I have a feeling this is going to be a relatively brief review, because if you’ve ever watched Bob’s Burgers (as I suspect most currently reading this have) you probably already know whether you’re going to like The Bob’s Burgers Movie. Apart from a marked upgrade in the animation department (more on that in a bit), this is, for all intents and purposes, a triple-length episode of the TV show. There are no noticeable instances of the writers straying outside the bounds of network TV standards and practices (like the memorable flash of nudity in The Simpsons Movie), and nothing happens which would seem to affect the show’s continuity going forwards (as in the big-screen installments of Rugrats or The X-Files). The stakes of the plot are perhaps higher than the average episode, but even then only just; both the scope and the details of the story aren’t too far off from the “Wharf Horse” / “World Wharf II” two-parter which closed out season four. There aren’t any big name guest stars, outside of the show’s considerable bench of well-known comics who voice most of the supporting roles.* In other words, if you’ve ever plopped down on the couch and watched a handful of Bob’s Burgers episodes in one sitting, you’ve already gotten the experience of The Bob’s Burgers Movie.

But I want to make it clear: all of this is as it should be. Bob’s Burgers is not a show which lends itself to big narrative swings; there’s no “lore,” and, apart from a handful of runners and call-backs, it is blessedly non-serialized. Instead, The Bob’s Burgers Movie wisely focuses on what has made the show such an enduring success: the interplay between, and surprising warmth of, its core characters. As in Bouchard’s previous shows Dr. Katz: Professional Therapist and Home Movies (which also featured the voice of Benjamin, as well as several of Bob’s key supporting players), Bob’s Burgers is built on tight, occasionally improvised comic interplay between its voice actors, recorded in the same room whenever possible. What makes The Bob’s Burgers Movie isn’t the plot (though that is appropriately offbeat and lightly morbid) or the extended cinematic scenes; it’s the scenes of the Belcher children riffing off each other as they walk from one location to the next, or Bob’s groans of annoyance at Linda’s more overbearing moments. Even at its most extravagant, Bob’s Burgers isn’t about spectacle; it’s about the cheerful weirdos at the center of it all.

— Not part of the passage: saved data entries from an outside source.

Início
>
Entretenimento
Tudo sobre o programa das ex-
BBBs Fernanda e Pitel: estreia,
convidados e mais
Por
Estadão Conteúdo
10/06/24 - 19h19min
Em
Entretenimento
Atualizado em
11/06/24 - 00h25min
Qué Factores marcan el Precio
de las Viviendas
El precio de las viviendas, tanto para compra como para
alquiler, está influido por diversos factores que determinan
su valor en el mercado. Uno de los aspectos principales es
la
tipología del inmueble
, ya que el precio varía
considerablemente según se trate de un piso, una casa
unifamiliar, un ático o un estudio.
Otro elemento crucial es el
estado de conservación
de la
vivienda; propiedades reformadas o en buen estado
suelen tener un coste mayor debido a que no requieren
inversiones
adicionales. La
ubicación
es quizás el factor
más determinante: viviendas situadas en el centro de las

(L-R): Tina Belcher (voiced by Dan Mintz) and Jimmy Pesto Jr. (voiced by H. Jon Benjamin) in 20th Century Studios’ THE BOB’S BURGERS MOVIE. Photo courtesy of 20th Century Studios. © 2022 20th Century Studios. All Rights Reserved.

One area in which The Bob’s Burgers Movie does manage to stretch its legs is its musical numbers. The show’s catchy original songs have been one of its secret weapons since its earliest days; two sprawling triple-album soundtracks have been released on Sub Pop, and it seems inevitable that more will follow as the series continues. Freed from the constraints of weekly television, the animators are able to visualize some truly exhilarating set pieces, including an energizing curtain-raiser and a Busby Berkeley-style number performed by unsavory carnival workers. Superheroes aside, few genres make as compelling a case for the big-screen experience as the musical, and the animators of Bob’s Burgers seem keenly aware of this.

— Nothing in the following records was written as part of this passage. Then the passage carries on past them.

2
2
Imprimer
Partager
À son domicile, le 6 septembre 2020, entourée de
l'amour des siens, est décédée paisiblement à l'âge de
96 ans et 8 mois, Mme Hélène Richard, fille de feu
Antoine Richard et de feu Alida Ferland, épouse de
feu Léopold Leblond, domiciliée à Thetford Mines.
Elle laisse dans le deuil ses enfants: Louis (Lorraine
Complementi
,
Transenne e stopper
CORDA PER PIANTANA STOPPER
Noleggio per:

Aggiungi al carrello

Could The Bob’s Burgers Movie stand to be more ambitious? Perhaps; even in this lengthened format, the writers seem to have trouble juggling the various A- and B-stories (Tina’s subplot, involving another round of hesitancy over perpetual love-object Jimmy Jr., and Gene’s, about his dream of performing music on stage at the local carnival, fade into the background amidst more pressing matters). But, again, these seem like silly qualms. The Bob’s Burgers Movie understands what makes the show so appealing, and makes the smart decision to stick to what it does best. 

* – Well, most of them; for obvious reasons, Bob’s rival Jimmy Pesto is relegated to a handful of silent background gags.

The Bob’s Burgers Movie
dir. Loren Bouchard & Bernard Derriman
102 min.

Opens Friday, 5/27 @ Somerville Theatre (and pretty much everywhere else)
Live introduction by Eugene Mirman (voice of Gene Belcher) Friday, 5/27, 8:00 @ Somerville Theatre!